__THE DATA__:
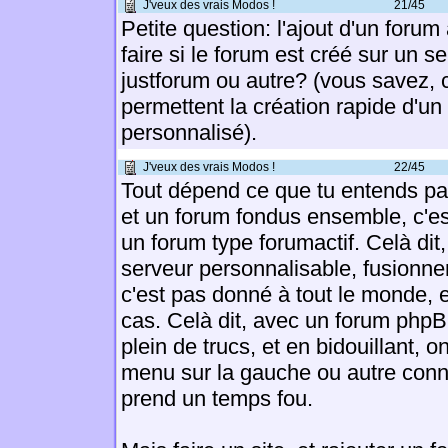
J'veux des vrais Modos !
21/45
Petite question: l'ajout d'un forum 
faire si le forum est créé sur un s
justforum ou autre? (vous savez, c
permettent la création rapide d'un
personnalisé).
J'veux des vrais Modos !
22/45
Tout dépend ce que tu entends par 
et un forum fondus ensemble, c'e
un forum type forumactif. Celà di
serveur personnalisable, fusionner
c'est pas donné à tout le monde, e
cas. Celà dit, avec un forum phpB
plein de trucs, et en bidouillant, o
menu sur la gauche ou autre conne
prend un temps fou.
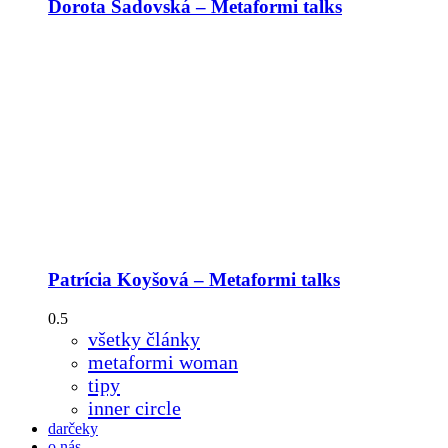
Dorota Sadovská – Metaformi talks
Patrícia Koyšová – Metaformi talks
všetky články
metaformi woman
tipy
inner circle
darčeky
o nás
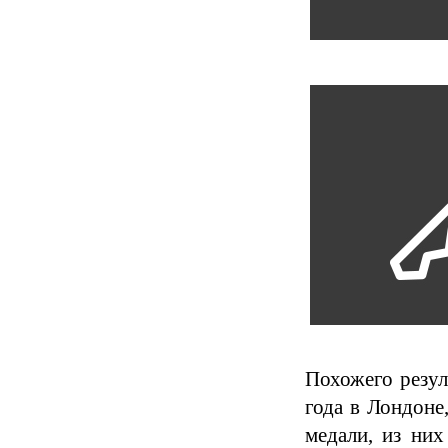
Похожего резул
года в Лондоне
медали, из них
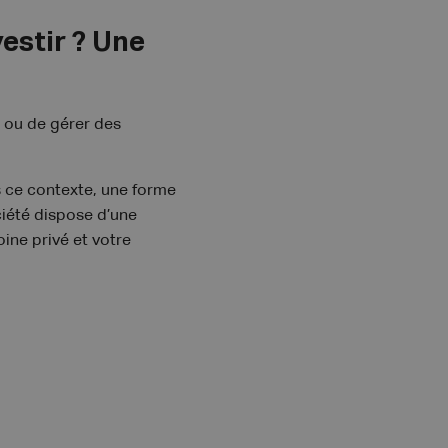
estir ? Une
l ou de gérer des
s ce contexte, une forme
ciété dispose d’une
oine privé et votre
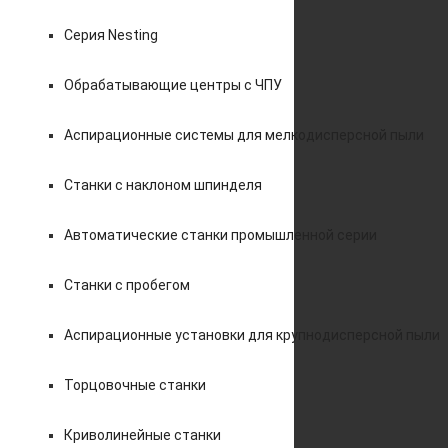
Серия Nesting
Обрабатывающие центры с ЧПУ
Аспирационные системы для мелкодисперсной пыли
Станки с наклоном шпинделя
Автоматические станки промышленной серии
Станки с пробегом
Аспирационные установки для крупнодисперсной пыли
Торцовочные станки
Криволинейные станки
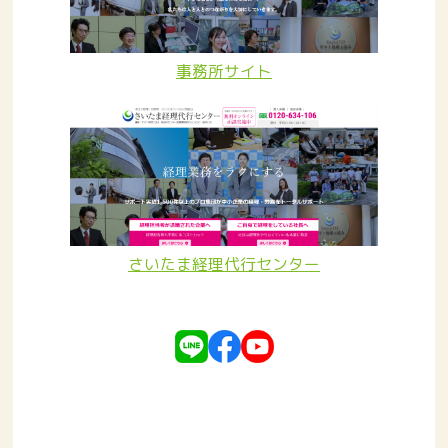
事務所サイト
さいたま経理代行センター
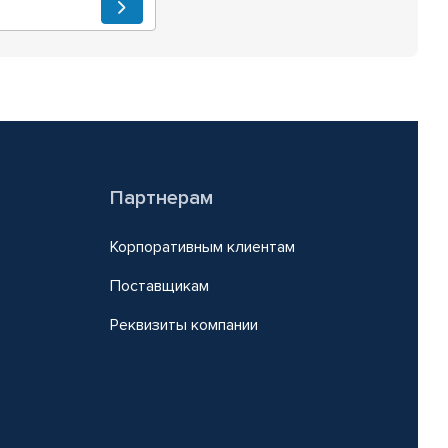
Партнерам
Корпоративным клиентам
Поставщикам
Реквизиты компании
---
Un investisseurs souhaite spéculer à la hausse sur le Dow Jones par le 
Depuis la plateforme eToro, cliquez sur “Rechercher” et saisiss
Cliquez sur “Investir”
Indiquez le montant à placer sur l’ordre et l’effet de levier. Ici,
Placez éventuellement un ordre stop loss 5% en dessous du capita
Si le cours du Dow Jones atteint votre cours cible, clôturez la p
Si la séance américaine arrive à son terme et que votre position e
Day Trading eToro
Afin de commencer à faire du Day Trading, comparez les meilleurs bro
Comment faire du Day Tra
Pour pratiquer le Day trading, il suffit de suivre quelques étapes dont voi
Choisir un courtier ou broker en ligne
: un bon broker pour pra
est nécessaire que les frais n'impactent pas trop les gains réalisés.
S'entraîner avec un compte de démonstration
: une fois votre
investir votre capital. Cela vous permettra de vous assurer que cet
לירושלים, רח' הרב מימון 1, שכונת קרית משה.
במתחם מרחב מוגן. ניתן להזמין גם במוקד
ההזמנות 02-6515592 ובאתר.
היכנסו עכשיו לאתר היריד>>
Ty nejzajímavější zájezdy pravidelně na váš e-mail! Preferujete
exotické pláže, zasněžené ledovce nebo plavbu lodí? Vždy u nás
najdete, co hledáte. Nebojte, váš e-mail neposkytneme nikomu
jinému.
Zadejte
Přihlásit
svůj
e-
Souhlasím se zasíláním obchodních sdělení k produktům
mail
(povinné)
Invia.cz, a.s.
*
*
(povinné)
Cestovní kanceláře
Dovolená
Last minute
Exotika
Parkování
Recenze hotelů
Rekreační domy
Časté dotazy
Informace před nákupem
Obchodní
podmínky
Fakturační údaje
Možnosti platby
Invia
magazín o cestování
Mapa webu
--
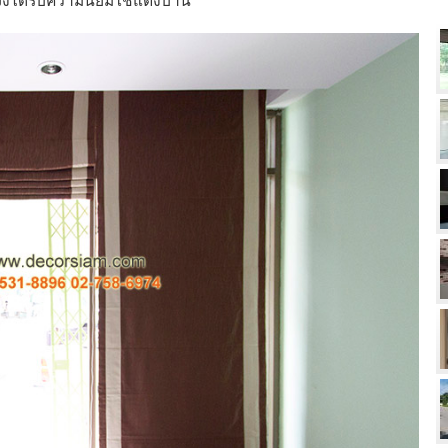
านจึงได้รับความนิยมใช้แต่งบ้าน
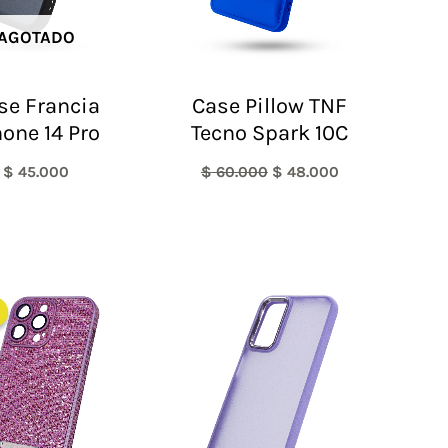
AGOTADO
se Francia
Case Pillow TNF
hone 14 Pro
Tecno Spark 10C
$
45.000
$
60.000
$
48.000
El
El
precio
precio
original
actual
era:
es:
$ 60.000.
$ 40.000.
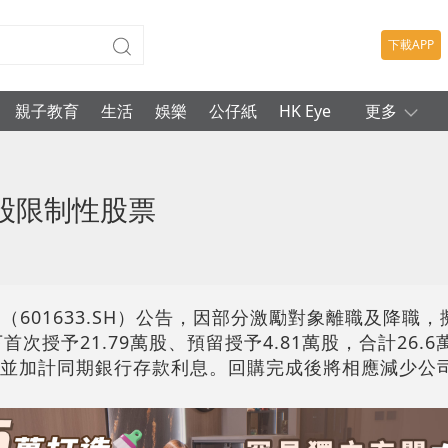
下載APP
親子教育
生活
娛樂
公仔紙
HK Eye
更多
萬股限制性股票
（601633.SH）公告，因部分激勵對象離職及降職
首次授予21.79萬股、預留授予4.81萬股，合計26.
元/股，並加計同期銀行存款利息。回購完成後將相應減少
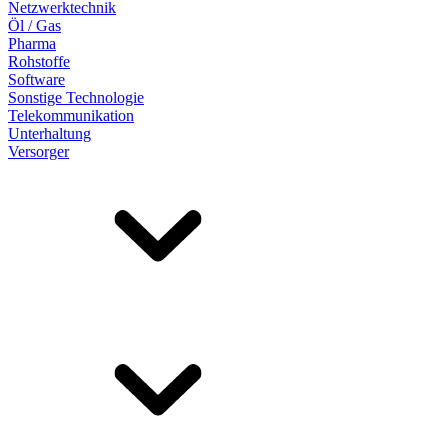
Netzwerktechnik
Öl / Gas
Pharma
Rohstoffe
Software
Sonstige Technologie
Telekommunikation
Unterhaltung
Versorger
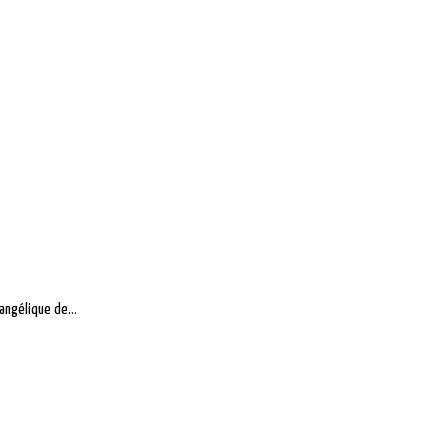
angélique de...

__WORK ORDER__:
From the line that has "est nécessaire que" through the line that has "exotické pláže, zasněžené", copy every line exactly as it appears above, and leave out all others.

__SOLUTION TO THIS EXERCISE__:
est nécessaire que les frais n'impactent pas trop les gains réalisés.
S'entraîner avec un compte de démonstration
: une fois votre
investir votre capital. Cela vous permettra de vous assurer que cet
לירושלים, רח' הרב מימון 1, שכונת קרית משה.
במתחם מרחב מוגן. ניתן להזמין גם במוקד
ההזמנות 02-6515592 ובאתר.
היכנסו עכשיו לאתר היריד>>
Ty nejzajímavější zájezdy pravidelně na váš e-mail! Preferujete
exotické pláže, zasněžené ledovce nebo plavbu lodí? Vždy u nás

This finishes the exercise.